### Input material
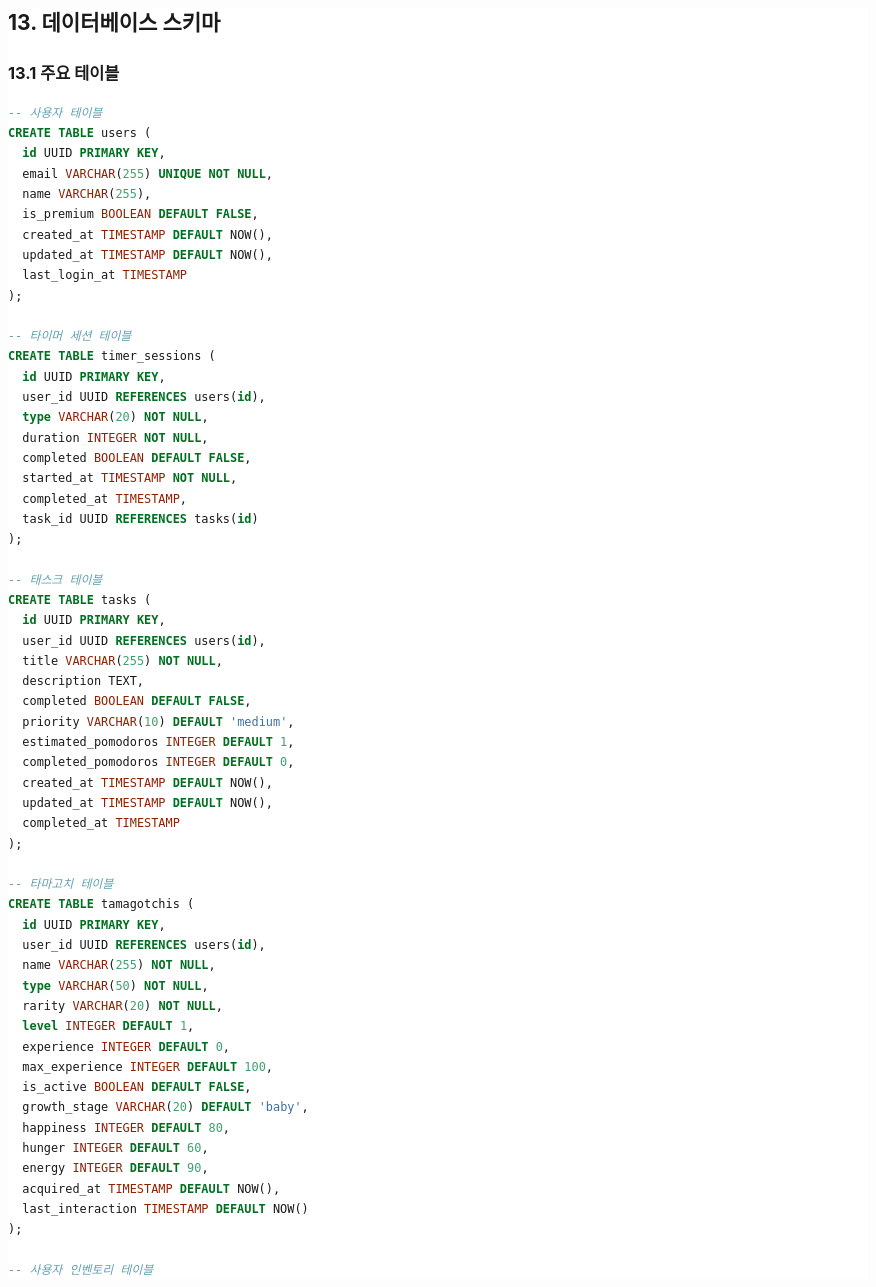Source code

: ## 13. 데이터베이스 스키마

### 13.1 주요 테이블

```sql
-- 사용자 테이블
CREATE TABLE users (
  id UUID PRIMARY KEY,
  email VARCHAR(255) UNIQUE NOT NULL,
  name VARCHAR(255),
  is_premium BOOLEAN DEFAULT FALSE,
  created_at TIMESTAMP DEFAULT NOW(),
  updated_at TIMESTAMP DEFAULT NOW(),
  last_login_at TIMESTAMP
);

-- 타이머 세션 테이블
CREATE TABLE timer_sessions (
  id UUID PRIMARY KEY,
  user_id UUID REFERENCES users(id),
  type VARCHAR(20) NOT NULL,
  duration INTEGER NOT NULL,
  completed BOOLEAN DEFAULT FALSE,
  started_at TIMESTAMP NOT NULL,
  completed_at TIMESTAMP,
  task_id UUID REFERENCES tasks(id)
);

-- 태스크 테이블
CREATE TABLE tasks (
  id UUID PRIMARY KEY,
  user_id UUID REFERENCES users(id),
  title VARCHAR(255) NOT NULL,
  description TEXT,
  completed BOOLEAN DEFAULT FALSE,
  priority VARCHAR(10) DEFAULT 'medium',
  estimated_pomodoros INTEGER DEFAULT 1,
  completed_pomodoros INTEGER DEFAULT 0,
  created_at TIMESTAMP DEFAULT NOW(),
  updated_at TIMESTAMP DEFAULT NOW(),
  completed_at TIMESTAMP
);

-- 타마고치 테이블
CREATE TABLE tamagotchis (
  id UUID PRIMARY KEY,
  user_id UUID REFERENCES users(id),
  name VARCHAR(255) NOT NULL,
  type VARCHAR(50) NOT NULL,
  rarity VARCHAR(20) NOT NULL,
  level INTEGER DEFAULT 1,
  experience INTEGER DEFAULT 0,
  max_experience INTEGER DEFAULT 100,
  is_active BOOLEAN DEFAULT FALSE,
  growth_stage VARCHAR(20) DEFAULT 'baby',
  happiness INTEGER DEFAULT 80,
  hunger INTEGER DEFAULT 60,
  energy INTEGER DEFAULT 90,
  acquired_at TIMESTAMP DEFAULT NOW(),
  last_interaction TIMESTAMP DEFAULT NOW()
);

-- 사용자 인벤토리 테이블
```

### Exercise description
If a line of the records above contains the word "FALSE", count it; then give the total and nothing more.

### Response
4